| > Maybe? You forgot /s there? Neither are memory safe, so if you're going by the "safe in practice" definition then it has to be verified experimentally. Hence - maybe. > Can you show RCE using this? RCE and Undefined Behavior are two intersecting sets. Not all UB is RCE, but what all UBs are hard to track bugs that happen at most inconvenient times. > You can’t prove Rust code "safe" in the absolute. Sure you can't prove that any Turing machine has some property X or not. But Rust Belt (pdf https://hal.science/hal-01633165v2/document) is proof that safety of safe blocks is extensible and can apply to safe interfaces encapsulating unsafe well. > We still hit unsoundness[1] and miscompiles in safe code (equal pointers comparing unequal... [2]) Your [1] is an LLVM bug. As for [2] yeah there ARE bugs, wrong flags, bus they are fixing it and triggering most requires stuff like nightly, hitting bugs in specific hardware/LLVM, or very contrived trait constructions. I mean sure by that token nothing is ever safe, reality is crooked, coins have three sides, and white is black, so traffic crossing are mass hallucinations. > On the safety spectrum: C/C++ -> Zig -> Go -> Rust Honestly it goes like this.
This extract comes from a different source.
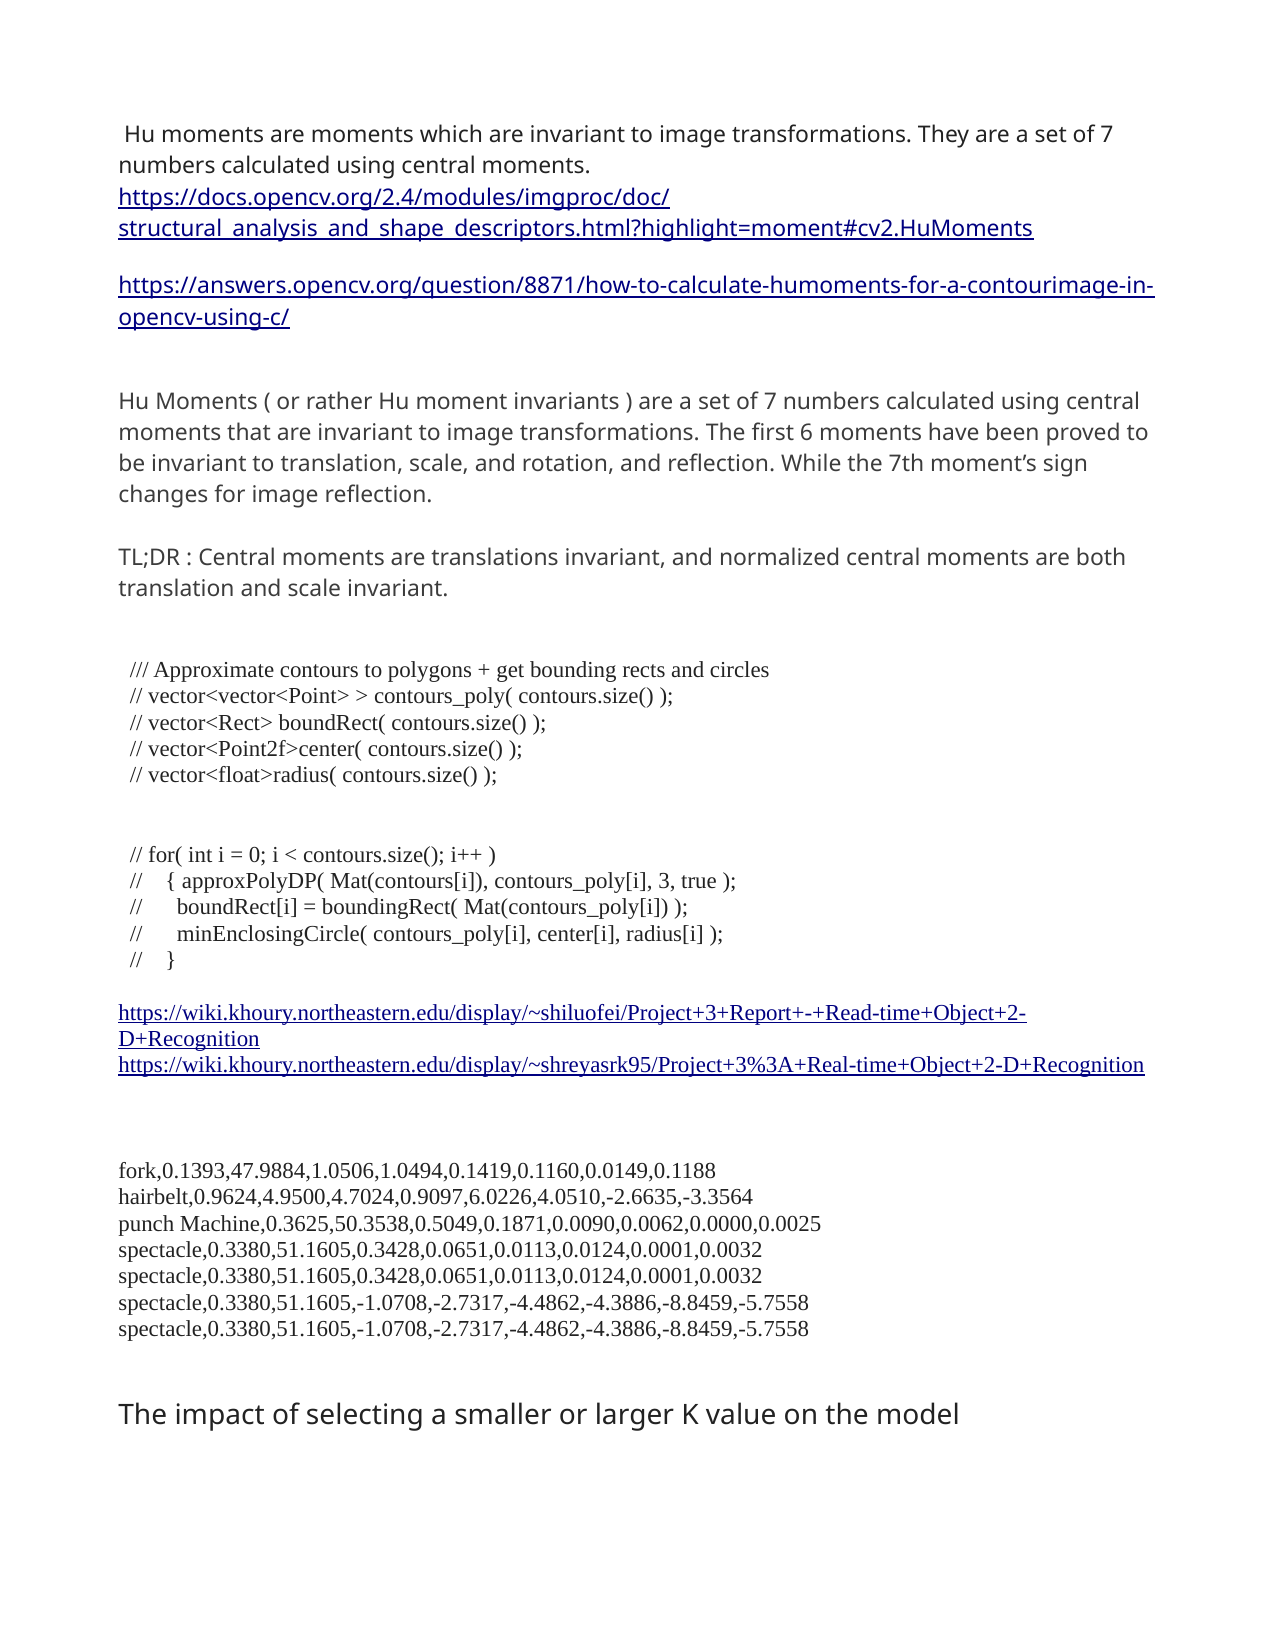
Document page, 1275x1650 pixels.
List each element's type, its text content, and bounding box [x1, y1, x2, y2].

text Hu moments are moments which are invariant to image transformations. They are a set of 7 numbers calculated using central moments. [118, 118, 1157, 181]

C -> C++ --> Zig ------> Go --------------------------------------------------------------------------> Rust --> Ada Core |
This is a ridiculous claim that it’s only "maybe". It’s so obvious, it’s like saying cars are not safe to drive, but if you use seatbelts and have airbags, then MAYBE they’re safer. I have verified this experimentally, like millions of other people. This argument is totally in bad faith, given the sea of CVEs caused by memory safety issues in C++ versus the almost virtually non-existent problem in safe Go in practice.
> Your [1] is an LLVM bug.
Yes, unfixed for two years. I don’t have this bug in Go, for example, so why, as a Rust user, should I care whose fault it is? If you buy a car and the engine doesn’t work as it should in some cases, do you accept the manufacturer saying, "Well, that’s the engine manufacturer’s issue, so all is OK"?
> As for [2] yeah there ARE bugs, wrong flags, bus they are fixing it and triggering most requires stuff like nightly, hitting bugs in specific hardware/LLVM, or very contrived trait constructions.
That went fast from "proven to be safe" to "yeah there are bugs".
> Honestly it goes like this. C -> C++ --> Zig ------> Go --------------------------------------------------------------------------> Rust --> Ada Core
And how did you arrive at these numbers of "—"? Did you "verify them experimentally"? Because I claim otherwise:
C --> C++ ----> Zig --------------> Go ----> Rust --> Ada Core
can you prove me wrong or prove you are right? You can't. It seems we can only agree on the ranking of the languages.